A short review of Dia: Beacon brings back memories...
Visiting Dia:Beacon ranks as one of my all-time favourite art museum experiences. I went up to Beacon with a friend in July last year, but visited the gallery by myself, wandering through the enormous halls alone for hours. The no-photo policy focused the mind on experiencing the work, and the tight selection of artists on show permanently focused my attention on examining what these artists were getting at with their endless exploration of a limited set of materials.
My favourite rooms were filled with John Chamberlain's crushed cars, colourful, delicate and - standing beside them, you quickly realise - inert, but deadly. I was suddenly aware of the force needed to crush them, a force I controlled every time I got behind a wheel. I became aware of the fragility of the car, and the automated, controlled, empowered culture it represents. Through the repetition of these forms around the huge hall, I became aware of the endless permutations to expression, of how demanding an idea can be on an artist, hurling itself against the mind again and again, seeking perfect synthesis. I'd seen a Chamberlain in the flesh before, at the Pompediou, but it didn't have this kind of effect. Andy Warhol's Shadows had a similar effect, the repetition raising questions about the hand of the artist, and how gesture (or the illusion of it) and colour strike your emotions.
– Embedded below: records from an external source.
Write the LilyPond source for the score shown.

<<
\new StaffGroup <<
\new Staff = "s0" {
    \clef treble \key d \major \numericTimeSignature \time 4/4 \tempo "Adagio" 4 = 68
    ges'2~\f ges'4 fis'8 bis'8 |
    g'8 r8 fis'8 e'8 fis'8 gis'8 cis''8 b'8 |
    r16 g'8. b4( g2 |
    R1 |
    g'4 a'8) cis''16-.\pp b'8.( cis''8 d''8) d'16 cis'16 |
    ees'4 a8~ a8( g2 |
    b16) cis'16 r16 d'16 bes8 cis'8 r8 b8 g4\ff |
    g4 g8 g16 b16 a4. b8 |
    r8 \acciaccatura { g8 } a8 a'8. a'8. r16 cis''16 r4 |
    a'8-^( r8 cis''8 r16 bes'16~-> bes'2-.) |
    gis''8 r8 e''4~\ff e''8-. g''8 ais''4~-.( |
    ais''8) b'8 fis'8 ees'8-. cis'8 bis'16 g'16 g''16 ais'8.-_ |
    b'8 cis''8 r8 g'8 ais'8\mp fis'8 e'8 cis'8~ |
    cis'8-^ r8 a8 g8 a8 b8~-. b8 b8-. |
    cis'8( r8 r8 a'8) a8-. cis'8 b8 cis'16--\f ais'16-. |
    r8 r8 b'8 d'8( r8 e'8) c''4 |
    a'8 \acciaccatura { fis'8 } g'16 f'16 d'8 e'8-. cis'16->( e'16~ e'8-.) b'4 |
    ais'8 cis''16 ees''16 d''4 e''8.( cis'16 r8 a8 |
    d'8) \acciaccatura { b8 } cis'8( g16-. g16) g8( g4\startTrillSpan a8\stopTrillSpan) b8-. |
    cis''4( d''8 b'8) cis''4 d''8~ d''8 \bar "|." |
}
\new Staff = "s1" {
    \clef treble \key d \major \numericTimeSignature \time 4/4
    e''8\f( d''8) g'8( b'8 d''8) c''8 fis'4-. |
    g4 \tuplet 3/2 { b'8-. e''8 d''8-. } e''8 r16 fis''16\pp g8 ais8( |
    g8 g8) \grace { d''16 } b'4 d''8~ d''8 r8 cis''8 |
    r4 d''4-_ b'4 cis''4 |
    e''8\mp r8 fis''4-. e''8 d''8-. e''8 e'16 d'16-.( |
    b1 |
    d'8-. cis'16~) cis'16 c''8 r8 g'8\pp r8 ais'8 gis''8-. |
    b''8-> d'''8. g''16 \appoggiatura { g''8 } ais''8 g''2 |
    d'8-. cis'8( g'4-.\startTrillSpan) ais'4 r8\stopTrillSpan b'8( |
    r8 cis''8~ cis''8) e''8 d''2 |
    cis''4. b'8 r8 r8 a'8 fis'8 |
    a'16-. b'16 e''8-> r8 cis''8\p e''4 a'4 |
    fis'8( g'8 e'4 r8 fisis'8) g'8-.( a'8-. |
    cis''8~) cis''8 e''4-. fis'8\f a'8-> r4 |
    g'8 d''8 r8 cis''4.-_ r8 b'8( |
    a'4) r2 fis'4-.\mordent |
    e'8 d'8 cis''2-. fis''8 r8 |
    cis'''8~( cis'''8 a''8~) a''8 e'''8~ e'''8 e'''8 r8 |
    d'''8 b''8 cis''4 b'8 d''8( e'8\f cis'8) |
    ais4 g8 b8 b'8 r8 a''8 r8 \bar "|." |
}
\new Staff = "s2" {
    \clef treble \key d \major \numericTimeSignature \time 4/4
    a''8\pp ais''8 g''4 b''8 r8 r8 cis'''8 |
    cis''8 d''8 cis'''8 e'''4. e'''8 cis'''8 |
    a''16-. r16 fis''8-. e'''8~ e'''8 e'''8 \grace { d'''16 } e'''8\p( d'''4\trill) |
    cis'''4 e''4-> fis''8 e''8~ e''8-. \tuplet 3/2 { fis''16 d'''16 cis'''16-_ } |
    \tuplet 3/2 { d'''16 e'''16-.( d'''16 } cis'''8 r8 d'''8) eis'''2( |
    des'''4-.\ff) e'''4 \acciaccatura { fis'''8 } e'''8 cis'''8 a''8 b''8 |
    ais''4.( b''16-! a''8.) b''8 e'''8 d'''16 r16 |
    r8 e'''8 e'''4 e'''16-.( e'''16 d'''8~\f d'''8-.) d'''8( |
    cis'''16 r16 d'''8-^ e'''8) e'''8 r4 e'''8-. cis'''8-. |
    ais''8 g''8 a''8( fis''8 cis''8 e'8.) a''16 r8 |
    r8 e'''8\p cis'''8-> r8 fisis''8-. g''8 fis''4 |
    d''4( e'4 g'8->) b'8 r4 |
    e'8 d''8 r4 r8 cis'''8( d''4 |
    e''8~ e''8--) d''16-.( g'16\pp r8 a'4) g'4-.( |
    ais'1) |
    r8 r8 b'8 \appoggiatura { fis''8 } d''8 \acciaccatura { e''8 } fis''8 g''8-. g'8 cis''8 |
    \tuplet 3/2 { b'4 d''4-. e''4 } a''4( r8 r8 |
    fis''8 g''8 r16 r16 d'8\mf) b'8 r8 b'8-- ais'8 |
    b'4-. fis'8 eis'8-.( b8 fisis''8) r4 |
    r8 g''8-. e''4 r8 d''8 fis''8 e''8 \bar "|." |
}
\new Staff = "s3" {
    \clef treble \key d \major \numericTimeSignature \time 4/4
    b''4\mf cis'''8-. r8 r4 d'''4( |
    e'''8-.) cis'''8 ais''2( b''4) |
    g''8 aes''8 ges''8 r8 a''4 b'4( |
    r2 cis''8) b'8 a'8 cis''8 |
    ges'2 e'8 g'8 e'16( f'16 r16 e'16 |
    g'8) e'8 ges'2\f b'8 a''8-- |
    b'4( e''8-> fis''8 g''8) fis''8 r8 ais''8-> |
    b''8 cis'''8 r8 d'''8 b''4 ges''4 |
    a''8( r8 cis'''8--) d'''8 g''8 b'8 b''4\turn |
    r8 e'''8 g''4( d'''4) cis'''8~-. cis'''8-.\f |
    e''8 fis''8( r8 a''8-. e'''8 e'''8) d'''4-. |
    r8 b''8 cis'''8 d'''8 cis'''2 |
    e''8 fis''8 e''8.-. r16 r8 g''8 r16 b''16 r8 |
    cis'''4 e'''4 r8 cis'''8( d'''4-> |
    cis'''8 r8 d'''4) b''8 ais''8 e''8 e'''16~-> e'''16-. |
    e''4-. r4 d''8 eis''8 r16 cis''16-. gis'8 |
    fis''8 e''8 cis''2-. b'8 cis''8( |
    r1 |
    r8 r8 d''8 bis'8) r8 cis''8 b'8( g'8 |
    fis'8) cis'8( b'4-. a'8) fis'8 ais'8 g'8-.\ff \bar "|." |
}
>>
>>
I adored Dan Flavin and Robert Smithson's rooms, Joseph Beuys too, of course... there was also a temporary installation by Zoe Leonard, a work gathering and displaying 4000 postcards from Niagara Falls, which was compelling viewing, the kind of work that excites the imagination of any obsessive, historian or anyone interested in the way we mythologise the places and times we inhabit. An exceptional place filled with incredible work and just the right mood to contemplate it.